Леонард повернул кресло так, чтобы девочка сидела лицом к морю. Лора осталась с ней, а Леонард направился в сторону дота. Я навел на него видоискатель и поймал в поле зрения, когда он неспешно пересекал песчаный берег какой-то неуклюжей походкой, наводившей на мысль о больном колене. Он приблизился к доту, осмотрел его, снял туфли и вынул руки из карманов, что было необходимо для поддержания равновесия на случай, если поедет песок. Вполне успешно, хотя и поскользнувшись несколько раз из-за больной ноги, он сумел зацепиться пальцами за бойницы и подтянуться.

Сложив ладони козырьком, он всматривался внутрь и вдруг резко отпрянул, потерял равновесие и забавно поскользнулся. Одна нога была вытянута, другая согнута, так что он медленно, но неизбежно перекатился на спину. Туфли выпали из руки и укатились.

Леонард поднялся, посмотрел по сторонам, не видел ли кто его падение, извернулся, чтобы отряхнуть песок со спины, и, прихрамывая, направился к подножию дюн в поисках своих туфель. Одну он обнаружил в куче бурых водорослей и остановился прямо под нами, чтобы надеть ее.

Лора, услышав его непроизвольный крик, направилась к нему.

— Ты в порядке? — спросила она.

— Там черт знает сколько крыс. — Леонард кивнул в сторону дота.

Лора улыбнулась и достала пачку сигарет.

— В таких местах неудивительно, — сказала она, закуривая.

Леонард бросил на нее взгляд исподлобья.

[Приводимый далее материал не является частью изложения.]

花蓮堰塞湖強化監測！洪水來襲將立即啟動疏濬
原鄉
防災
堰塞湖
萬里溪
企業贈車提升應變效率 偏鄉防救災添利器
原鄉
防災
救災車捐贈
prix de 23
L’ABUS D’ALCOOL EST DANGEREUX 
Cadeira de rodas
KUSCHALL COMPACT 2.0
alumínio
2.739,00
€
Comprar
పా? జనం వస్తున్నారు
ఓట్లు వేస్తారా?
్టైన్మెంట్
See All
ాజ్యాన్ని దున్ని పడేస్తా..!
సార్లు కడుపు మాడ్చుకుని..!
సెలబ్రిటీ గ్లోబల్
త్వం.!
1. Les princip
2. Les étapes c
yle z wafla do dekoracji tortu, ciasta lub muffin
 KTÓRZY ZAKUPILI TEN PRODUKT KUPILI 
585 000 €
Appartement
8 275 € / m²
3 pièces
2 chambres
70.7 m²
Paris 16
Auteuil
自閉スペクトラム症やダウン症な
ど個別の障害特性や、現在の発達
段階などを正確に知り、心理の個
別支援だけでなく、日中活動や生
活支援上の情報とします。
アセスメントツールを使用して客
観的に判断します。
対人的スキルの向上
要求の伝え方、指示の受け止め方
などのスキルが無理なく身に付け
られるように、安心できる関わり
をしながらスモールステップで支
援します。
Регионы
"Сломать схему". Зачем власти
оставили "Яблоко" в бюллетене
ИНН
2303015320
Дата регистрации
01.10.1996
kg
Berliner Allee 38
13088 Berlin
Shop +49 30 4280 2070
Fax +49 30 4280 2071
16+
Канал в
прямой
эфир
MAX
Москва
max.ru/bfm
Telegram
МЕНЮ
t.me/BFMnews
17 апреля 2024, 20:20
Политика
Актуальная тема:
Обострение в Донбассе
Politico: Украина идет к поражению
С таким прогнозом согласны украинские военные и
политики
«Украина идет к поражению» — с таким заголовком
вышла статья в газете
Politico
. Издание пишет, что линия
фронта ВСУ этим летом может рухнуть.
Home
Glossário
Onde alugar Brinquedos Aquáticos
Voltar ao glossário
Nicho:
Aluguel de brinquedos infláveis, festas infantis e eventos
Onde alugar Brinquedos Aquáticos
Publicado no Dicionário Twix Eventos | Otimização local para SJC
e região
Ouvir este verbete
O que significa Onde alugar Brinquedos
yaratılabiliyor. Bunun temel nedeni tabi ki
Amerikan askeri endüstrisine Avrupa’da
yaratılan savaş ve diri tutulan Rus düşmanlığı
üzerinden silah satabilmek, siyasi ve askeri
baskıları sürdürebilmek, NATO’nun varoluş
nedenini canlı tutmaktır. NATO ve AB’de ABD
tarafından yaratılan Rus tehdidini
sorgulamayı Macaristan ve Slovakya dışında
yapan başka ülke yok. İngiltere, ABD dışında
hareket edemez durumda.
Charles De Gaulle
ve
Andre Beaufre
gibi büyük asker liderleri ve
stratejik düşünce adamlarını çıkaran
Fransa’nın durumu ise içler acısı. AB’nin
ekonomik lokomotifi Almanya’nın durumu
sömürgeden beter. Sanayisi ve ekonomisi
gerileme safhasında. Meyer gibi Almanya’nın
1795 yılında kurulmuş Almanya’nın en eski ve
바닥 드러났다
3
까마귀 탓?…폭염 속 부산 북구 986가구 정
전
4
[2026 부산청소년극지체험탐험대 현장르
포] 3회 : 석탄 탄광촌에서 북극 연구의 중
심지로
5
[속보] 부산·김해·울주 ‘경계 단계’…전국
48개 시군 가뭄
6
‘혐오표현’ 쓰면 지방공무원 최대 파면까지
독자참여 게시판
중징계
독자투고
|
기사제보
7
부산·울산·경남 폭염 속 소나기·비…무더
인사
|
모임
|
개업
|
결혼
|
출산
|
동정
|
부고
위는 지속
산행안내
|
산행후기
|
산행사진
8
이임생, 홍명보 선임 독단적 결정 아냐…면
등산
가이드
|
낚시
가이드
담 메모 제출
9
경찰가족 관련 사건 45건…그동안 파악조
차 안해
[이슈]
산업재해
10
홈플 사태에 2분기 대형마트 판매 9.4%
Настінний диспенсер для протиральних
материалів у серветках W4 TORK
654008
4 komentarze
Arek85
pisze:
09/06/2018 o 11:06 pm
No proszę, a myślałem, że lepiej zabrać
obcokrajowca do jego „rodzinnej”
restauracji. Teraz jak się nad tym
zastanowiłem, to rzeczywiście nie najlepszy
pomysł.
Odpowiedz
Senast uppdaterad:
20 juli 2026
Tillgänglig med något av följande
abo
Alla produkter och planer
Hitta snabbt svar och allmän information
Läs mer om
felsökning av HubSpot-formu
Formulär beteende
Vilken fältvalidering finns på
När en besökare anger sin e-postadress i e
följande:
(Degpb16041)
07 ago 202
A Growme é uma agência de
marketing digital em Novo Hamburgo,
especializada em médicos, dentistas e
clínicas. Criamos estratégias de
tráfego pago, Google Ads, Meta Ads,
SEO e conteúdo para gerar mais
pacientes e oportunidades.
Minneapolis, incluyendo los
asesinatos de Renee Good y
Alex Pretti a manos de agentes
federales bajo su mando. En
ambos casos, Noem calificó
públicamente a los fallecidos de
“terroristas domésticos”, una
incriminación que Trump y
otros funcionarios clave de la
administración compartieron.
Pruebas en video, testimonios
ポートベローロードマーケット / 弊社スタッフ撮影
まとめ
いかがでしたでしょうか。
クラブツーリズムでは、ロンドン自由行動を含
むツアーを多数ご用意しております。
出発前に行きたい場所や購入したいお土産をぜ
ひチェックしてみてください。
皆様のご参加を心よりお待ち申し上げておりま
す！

Лора отошла в сторону, подобрала другой его ботинок, перевернула, чтобы дать струйке песка высыпаться, и отдала Леонарду. Он сунул ногу в ботинок и снова наклонился, чтобы что-то подобрать. Это были часы Хэнни. Он счистил песок, потряс их, приложил к уху и сунул часы в карман.

Я повернулся к Хэнни, чтобы сказать ему об этом, но он смотрел мимо меня туда, где в кресле-каталке сидела девочка.

Раненая чайка перестала кричать и, сделав несколько нерешительных скачков, приблизилась к протянутой руке девочки. Когда птица оказалась совсем рядом, она наклонила головку и ущипнула клювом веточку, которую девочка держала в руке, при этом ее сломанное крыло раскрылось, как веер. Птица снова приблизилась за второй порцией еды и на этот раз осталась. Девочка погладила ее по шейке, коснулась перьев. Птица смотрела на нее некоторое время, потом беззвучно снялась, поднялась в воздух и улетела, чтобы присоединиться к стае, кружащей под облаками.